Sitting down with too many memories, and the only person she shared them with would soon be halfway across the world, lost. She relied on the fact that these would soon be forgotten, but she was scared to lose them, she’d never let herself forget.
That was the end of their story, but she had to resume hers. She had to get back home, where nothing had ever occurred, where her life was still the same, but she wasn’t. She needed her friends to remind her she could get out, that what she had lived wasn’t more than an extension of her life.
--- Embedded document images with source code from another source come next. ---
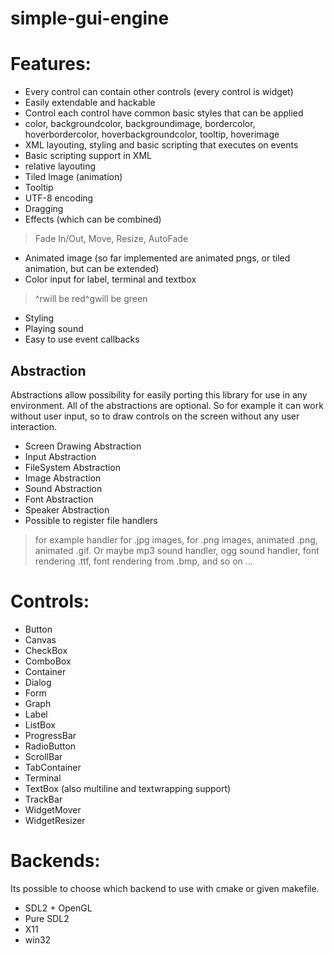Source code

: # simple-gui-engine

# Features:
* Every control can contain other controls (every control is widget)
* Easily extendable and hackable
* Control each control have common basic styles that can be applied
 * color, backgroundcolor, backgroundimage, bordercolor, hoverbordercolor, hoverbackgroundcolor,
   tooltip, hoverimage
* XML layouting, styling and basic scripting that executes on events
* Basic scripting support in XML
* relative layouting
* Tiled Image (animation)
* Tooltip
* UTF-8 encoding
* Dragging
* Effects (which can be combined)
 >  Fade In/Out, Move, Resize, AutoFade
* Animated image (so far implemented are animated pngs, or tiled animation, but can be extended)
* Color input for label, terminal and textbox
> ^rwill be red^gwill be green
* Styling
* Playing sound
* Easy to use event callbacks


## Abstraction

Abstractions allow possibility for easily porting this library for use
in any environment. All of the abstractions are optional. So for example it
can work without user input, so to draw controls on the screen without
any user interaction.

* Screen Drawing Abstraction
* Input Abstraction
* FileSystem Abstraction
* Image Abstraction
* Sound Abstraction
* Font Abstraction
* Speaker Abstraction
* Possible to register file handlers  
> for example handler for .jpg images, for .png images, animated .png,
> animated .gif. Or maybe mp3 sound handler, ogg sound handler,
> font rendering .ttf, font rendering from .bmp, and so on ...

# Controls:
* Button
* Canvas
* CheckBox
* ComboBox
* Container
* Dialog
* Form
* Graph
* Label
* ListBox
* ProgressBar
* RadioButton
* ScrollBar
* TabContainer
* Terminal
* TextBox (also multiline and textwrapping support)
* TrackBar
* WidgetMover
* WidgetResizer  


# Backends:

Its possible to choose which backend to use with cmake or given makefile.

* SDL2 + OpenGL
* Pure SDL2
* X11
* win32
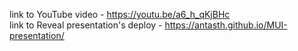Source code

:  link to YouTube video - https://youtu.be/a6_h_qKjBHc  
 link to Reveal presentation's deploy - https://antasth.github.io/MUI-presentation/
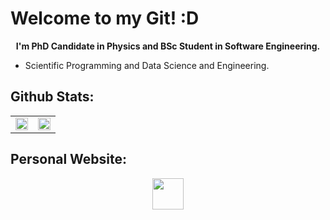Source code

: # Welcome to my Git! :D

<p align="center">
  <b> 
    I'm PhD Candidate in Physics and BSc Student in Software Engineering. 
  </b>
</p>

- Scientific Programming and Data Science and Engineering.

## Github Stats:
<table><tr><td valign="top" width="50%">
   <img src="https://github-readme-stats.vercel.app/api?username=lucianofisica&theme=chartreuse-dark&show_icons=true&hide_border=false&count_private=true" align="center" style="width: 100%" />
</td><td valign="top" width="50%">
   <img src="https://github-readme-stats.vercel.app/api/top-langs/?username=lucianofisica&theme=chartreuse-dark&show_icons=true&hide_border=false&layout=compact" style="width: 100%" />
</td></tr></table>  

## Personal Website:
<p align='center'>
   <a href = "https://linktr.ee/lucianojrfis"><img width=50 height=50 src="https://asset.brandfetch.io/id_tNIm05N/idJgd2UeGc.png"/></a>
</p>
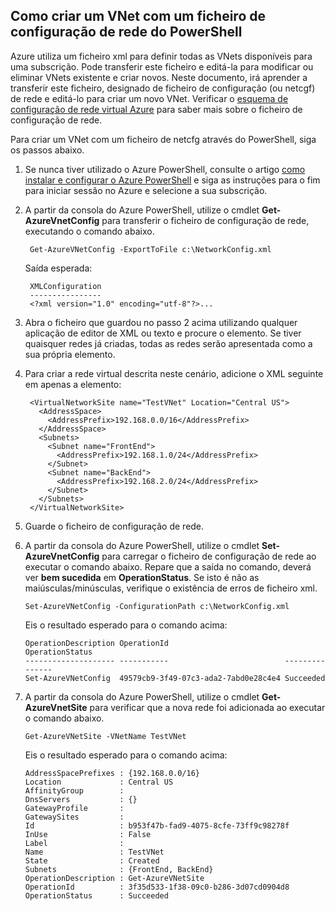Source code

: ## <a name="how-to-create-a-vnet-using-a-network-config-file-from-powershell"></a>Como criar um VNet com um ficheiro de configuração de rede do PowerShell

Azure utiliza um ficheiro xml para definir todas as VNets disponíveis para uma subscrição. Pode transferir este ficheiro e editá-la para modificar ou eliminar VNets existente e criar novos. Neste documento, irá aprender a transferir este ficheiro, designado de ficheiro de configuração (ou netcgf) de rede e editá-lo para criar um novo VNet. Verificar o [esquema de configuração de rede virtual Azure](https://msdn.microsoft.com/library/azure/jj157100.aspx) para saber mais sobre o ficheiro de configuração de rede.

Para criar um VNet com um ficheiro de netcfg através do PowerShell, siga os passos abaixo.

1. Se nunca tiver utilizado o Azure PowerShell, consulte o artigo [como instalar e configurar o Azure PowerShell](../articles/powershell-install-configure.md) e siga as instruções para o fim para iniciar sessão no Azure e selecione a sua subscrição.
2. A partir da consola do Azure PowerShell, utilize o cmdlet **Get-AzureVnetConfig** para transferir o ficheiro de configuração de rede, executando o comando abaixo. 

        Get-AzureVNetConfig -ExportToFile c:\NetworkConfig.xml

    Saída esperada:

        XMLConfiguration                                                                                                     
        ----------------                                                                                                     
        <?xml version="1.0" encoding="utf-8"?>...  

3. Abra o ficheiro que guardou no passo 2 acima utilizando qualquer aplicação de editor de XML ou texto e procure o **<VirtualNetworkSites>** elemento. Se tiver quaisquer redes já criadas, todas as redes serão apresentada como a sua própria **<VirtualNetworkSite>** elemento.
4. Para criar a rede virtual descrita neste cenário, adicione o XML seguinte em apenas a **<VirtualNetworkSites>** elemento:

        <VirtualNetworkSite name="TestVNet" Location="Central US">
          <AddressSpace>
            <AddressPrefix>192.168.0.0/16</AddressPrefix>
          </AddressSpace>
          <Subnets>
            <Subnet name="FrontEnd">
              <AddressPrefix>192.168.1.0/24</AddressPrefix>
            </Subnet>
            <Subnet name="BackEnd">
              <AddressPrefix>192.168.2.0/24</AddressPrefix>
            </Subnet>
          </Subnets>
        </VirtualNetworkSite>

9.  Guarde o ficheiro de configuração de rede.
10. A partir da consola do Azure PowerShell, utilize o cmdlet **Set-AzureVnetConfig** para carregar o ficheiro de configuração de rede ao executar o comando abaixo. Repare que a saída no comando, deverá ver **bem sucedida** em **OperationStatus**. Se isto é não as maiúsculas/minúsculas, verifique o existência de erros de ficheiro xml.

        Set-AzureVNetConfig -ConfigurationPath c:\NetworkConfig.xml

    Eis o resultado esperado para o comando acima:

        OperationDescription OperationId                          OperationStatus
        -------------------- -----------                          ---------------
        Set-AzureVNetConfig  49579cb9-3f49-07c3-ada2-7abd0e28c4e4 Succeeded 
    
11. A partir da consola do Azure PowerShell, utilize o cmdlet **Get-AzureVnetSite** para verificar que a nova rede foi adicionada ao executar o comando abaixo. 

        Get-AzureVNetSite -VNetName TestVNet

    Eis o resultado esperado para o comando acima:

        AddressSpacePrefixes : {192.168.0.0/16}
        Location             : Central US
        AffinityGroup        : 
        DnsServers           : {}
        GatewayProfile       : 
        GatewaySites         : 
        Id                   : b953f47b-fad9-4075-8cfe-73ff9c98278f
        InUse                : False
        Label                : 
        Name                 : TestVNet
        State                : Created
        Subnets              : {FrontEnd, BackEnd}
        OperationDescription : Get-AzureVNetSite
        OperationId          : 3f35d533-1f38-09c0-b286-3d07cd0904d8
        OperationStatus      : Succeeded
He texted me the first few days, but after some days the truth slipped away from my chest. A poem, my feelings splattered in lines, because I needed to let myself feel. He was left speechless. What to say?
There was nothing much he could say. He stopped texting. She reached out a couple of times, it led her nowhere. The truth had been said, and it wasn’t especially pretty or easy. Their friendship was stripped of its easy going nature, it was transformed.
She didn’t want to know about his whereabouts. She needed to make peace with a story that seemed to be made up in her mind. It took her some time to stop missing him, his songs and his voice. It was painful, it was like withdrawal from an intensity she had felt few times in her life.
Months later she made peace with it. She forgave him and herself, but she knew better now. She had her feet closer to the ground. Was there fate all along? Would she ever get a great love story? How would she know if she was or wanted to be in love?
Still so many questions to be answered and accusations to be made. Had she meant anything to him? Had he forgotten? How could he fall in love so easily next?
Questions to which she might never have an answer to. Not in many years. Matters she’d have to look past if they were ever to be friends again. But, would they ever find each other again? Were they ever meant to in the first place?
Had this story been written all along, or had it been manufactured by two artists needing to believe in fate?